- _Excerpted passage_:
———

Effects of splenectomy and GTS-21, a selective α7 nicotinic acetylcholine receptor agonist, on the development of septic ileus in mice

Sepsis remains a leading cause of mortality in our ICUs. Ileus, defined as the inhibition of the propulsive motility in the gastrointestinal (GI) tract, together with mucosal barrier dysfunction will maintain sepsis by the translocation of intestinal bacteria. Preliminary data in our group showed that the administration of GTS-21, a selective alpha7 nicotinic acetylcholine receptor (α7nAChR) agonist, ameliorates inflammation and GI motility disturbances during sepsis [1]. Activation of the α7nAChR is the final step in the vagal anti-inflammatory pathway, a spleen-dependent and macrophage-dependent pathway that dampens inflammation. We aimed to study the effects of splenectomy (SPLX) combined with GTS-21 on GI motility and on local colonic and systemic inflammation, as the role of the spleen in the vagal anti-inflammatory pathway is currently under debate.

Septic ileus was induced in Swiss-OF 1 mice by cecal ligation and puncture (CLP). One week prior to CLP, mice underwent SPLX or sham surgical incision (sham). GTS-21 (8 mg/kg) or vehicle was administered intraperitoneally 1 hour before CLP, and once every 24 hours after the procedure. Mice were sacrificed 48 hours following CLP. Motility was assessed by measurement of GI transit of beads, with calculation of percentage of gastric emptying (%GE) and geometric center (GC). Serum samples were analyzed with cytometric bead array (CBA) for the proinflammatory cytokines IL-6 and TNFα. Supernatants of centrifuged homogenized colonic samples were assessed with CBA for IL-6 and TNFα.

———

- _Data listing_:
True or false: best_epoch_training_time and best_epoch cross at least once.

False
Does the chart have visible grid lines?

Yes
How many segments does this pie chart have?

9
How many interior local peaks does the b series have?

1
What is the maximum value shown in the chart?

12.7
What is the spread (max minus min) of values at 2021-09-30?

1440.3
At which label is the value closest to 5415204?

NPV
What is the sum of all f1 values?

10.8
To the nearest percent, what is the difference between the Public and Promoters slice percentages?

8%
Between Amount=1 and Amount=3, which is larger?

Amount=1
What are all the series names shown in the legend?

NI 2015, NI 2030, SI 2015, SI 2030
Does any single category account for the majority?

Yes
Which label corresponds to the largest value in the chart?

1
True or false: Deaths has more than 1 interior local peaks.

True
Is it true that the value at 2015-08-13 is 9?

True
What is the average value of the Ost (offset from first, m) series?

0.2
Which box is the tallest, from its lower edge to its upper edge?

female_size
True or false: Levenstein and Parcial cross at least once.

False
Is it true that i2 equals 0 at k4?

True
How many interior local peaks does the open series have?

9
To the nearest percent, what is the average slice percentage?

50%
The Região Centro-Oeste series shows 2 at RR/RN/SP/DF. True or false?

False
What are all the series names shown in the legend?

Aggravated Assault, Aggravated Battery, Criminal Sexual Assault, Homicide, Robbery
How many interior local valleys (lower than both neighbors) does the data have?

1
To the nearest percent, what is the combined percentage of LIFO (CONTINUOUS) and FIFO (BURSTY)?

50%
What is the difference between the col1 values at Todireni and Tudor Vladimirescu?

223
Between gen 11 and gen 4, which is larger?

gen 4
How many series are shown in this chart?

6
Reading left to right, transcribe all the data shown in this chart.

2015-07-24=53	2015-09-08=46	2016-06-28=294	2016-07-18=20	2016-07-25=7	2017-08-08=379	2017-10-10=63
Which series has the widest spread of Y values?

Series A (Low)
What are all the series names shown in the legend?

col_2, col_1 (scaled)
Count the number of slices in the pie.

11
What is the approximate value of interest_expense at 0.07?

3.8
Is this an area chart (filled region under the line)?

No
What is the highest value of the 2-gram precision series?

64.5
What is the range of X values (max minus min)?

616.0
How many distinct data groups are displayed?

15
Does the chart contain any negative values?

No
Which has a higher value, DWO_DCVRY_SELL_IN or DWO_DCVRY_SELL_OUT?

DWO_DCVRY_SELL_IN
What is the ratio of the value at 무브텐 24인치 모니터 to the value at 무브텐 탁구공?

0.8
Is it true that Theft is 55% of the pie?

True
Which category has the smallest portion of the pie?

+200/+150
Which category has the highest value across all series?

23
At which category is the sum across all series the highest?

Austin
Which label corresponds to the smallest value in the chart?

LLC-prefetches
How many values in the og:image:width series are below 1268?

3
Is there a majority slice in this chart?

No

———

- _Activity list_:
**A)** In the septic ileus passage, how long before CLP was GTS-21 given?
**B)** Print the septic ileus passage word for word, starting with "Sepsis remains a" and going on through "currently under debate.".

- _Exercise responses_:
**A)** One hour before CLP.

**B)**
Sepsis remains a leading cause of mortality in our ICUs. Ileus, defined as the inhibition of the propulsive motility in the gastrointestinal (GI) tract, together with mucosal barrier dysfunction will maintain sepsis by the translocation of intestinal bacteria. Preliminary data in our group showed that the administration of GTS-21, a selective alpha7 nicotinic acetylcholine receptor (α7nAChR) agonist, ameliorates inflammation and GI motility disturbances during sepsis [1]. Activation of the α7nAChR is the final step in the vagal anti-inflammatory pathway, a spleen-dependent and macrophage-dependent pathway that dampens inflammation. We aimed to study the effects of splenectomy (SPLX) combined with GTS-21 on GI motility and on local colonic and systemic inflammation, as the role of the spleen in the vagal anti-inflammatory pathway is currently under debate.